Famed child murder acquitee Casey Anthony has filed for bankruptcy in Tampa, Florida. Ms. Anthony’s bankruptcy filing appears to list fairly minimal and routine assets and liabilities, such as:
Cash on hand: $474
Furniture and laptop: $200
Woman’s clothing and accessories: $100
In the category for “Patents, copyrights, and other intellectual property” she marks “none”. She also lists “none” for any income received in the last three years.These answers may very well cause her to lose her discharge.

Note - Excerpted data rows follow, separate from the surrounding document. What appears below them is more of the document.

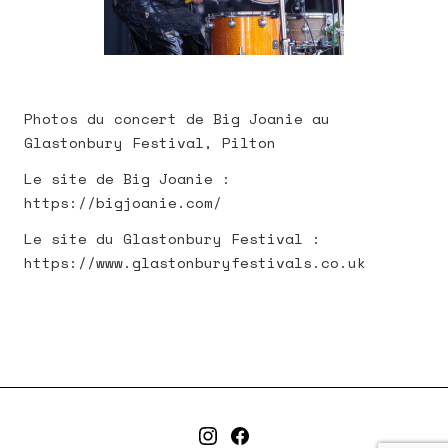
Photos du concert de Big Joanie au
Glastonbury Festival, Pilton
Le site de Big Joanie :
https://bigjoanie.com/
Le site du Glastonbury Festival :
https://www.glastonburyfestivals.co.uk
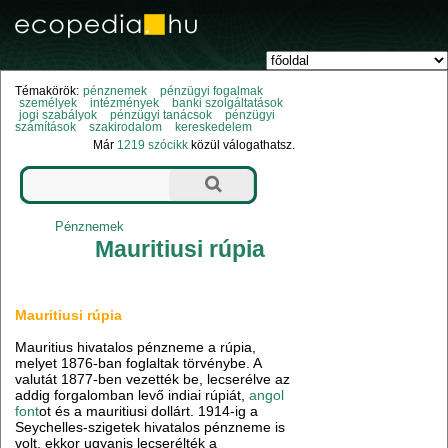
Témakörök:
pénznemek
pénzügyi fogalmak
személyek
intézmények
banki szolgáltatások
jogi szabályok
pénzügyi tanácsok
pénzügyi
számítások
szakirodalom
kereskedelem
Már
1219 szócikk
közül válogathatsz.
Pénznemek
Mauritiusi rúpia
Mauritiusi rúpia
Mauritius hivatalos pénzneme a rúpia,
melyet 1876-ban foglaltak törvénybe. A
valutát 1877-ben vezették be, lecserélve az
addig forgalomban levő indiai rúpiát,
angol
font
ot és a mauritiusi dollárt. 1914-ig a
Seychelles-szigetek hivatalos pénzneme is
volt, ekkor ugyanis lecserélték a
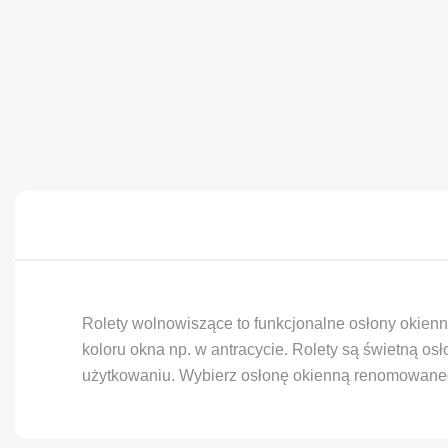
Rolety wolnowiszące to funkcjonalne osłony okienn
koloru okna np. w antracycie. Rolety są świetną o
użytkowaniu. Wybierz osłonę okienną renomowaneg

Under the Bankruptcy Code, a debtor will not receive a discharge if the debtor knowingly and fraudulently, in or in connection with the case made a false oath or account. Most bankruptcy courts agree that a debtor’s reckless act of failing to disclose a valuable asset is also grounds for denial of a discharge in bankruptcy.

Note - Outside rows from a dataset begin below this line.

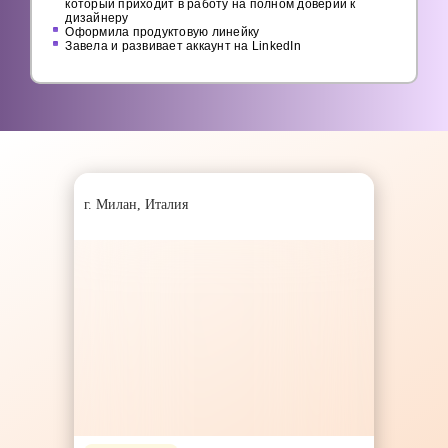
который приходит в работу на полном доверии к
дизайнеру
Оформила продуктовую линейку
Завела и развивает аккаунт на LinkedIn
г. Милан, Италия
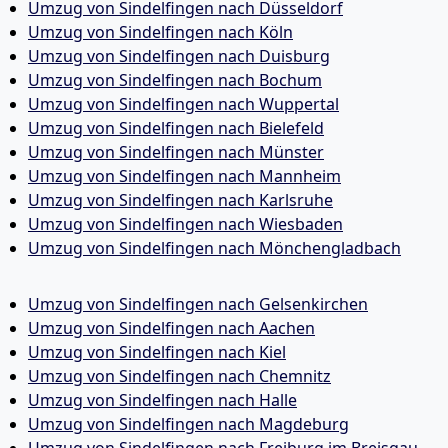
Umzug von Sindelfingen nach Düsseldorf
Umzug von Sindelfingen nach Köln
Umzug von Sindelfingen nach Duisburg
Umzug von Sindelfingen nach Bochum
Umzug von Sindelfingen nach Wuppertal
Umzug von Sindelfingen nach Bielefeld
Umzug von Sindelfingen nach Münster
Umzug von Sindelfingen nach Mannheim
Umzug von Sindelfingen nach Karlsruhe
Umzug von Sindelfingen nach Wiesbaden
Umzug von Sindelfingen nach Mönchen­gladbach
Umzug von Sindelfingen nach Gelsenkirchen
Umzug von Sindelfingen nach Aachen
Umzug von Sindelfingen nach Kiel
Umzug von Sindelfingen nach Chemnitz
Umzug von Sindelfingen nach Halle
Umzug von Sindelfingen nach Magdeburg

Shortly after the sensational verdict acquitting her of killing her baby daughter Caylee, the Internet burned with a debate over whether Ms. Anthony could sell her story for millions of dollars. Many believed that the public would not pay to hear what they thought would be the lies of a wrongly freed child killer. Others felt that the public’s lurid interest would be irresistible to publishers of tabloids and tell-alls, or reality show producers.

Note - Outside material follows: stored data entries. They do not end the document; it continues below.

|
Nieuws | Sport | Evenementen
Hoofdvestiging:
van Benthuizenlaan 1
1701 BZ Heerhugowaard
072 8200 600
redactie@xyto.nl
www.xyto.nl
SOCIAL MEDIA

Whether a court believes that Casey Anthony can exploit her fame for millions is not relevant for bankruptcy discharge purposes: certainly she can sell her story for something. Her Statement of Financial Affairs, also filed with the bankruptcy court under penalty of perjury, insists that she has made nothing so far from the intense media interest in her story, and that may also be untrue. Either way, her sworn bankruptcy papers ignore the value to her creditors from a possible book deal, and this is certainly her most valuable asset. For that glaring omission alone, Casey Anthony should be denied a Chapter 7 discharge.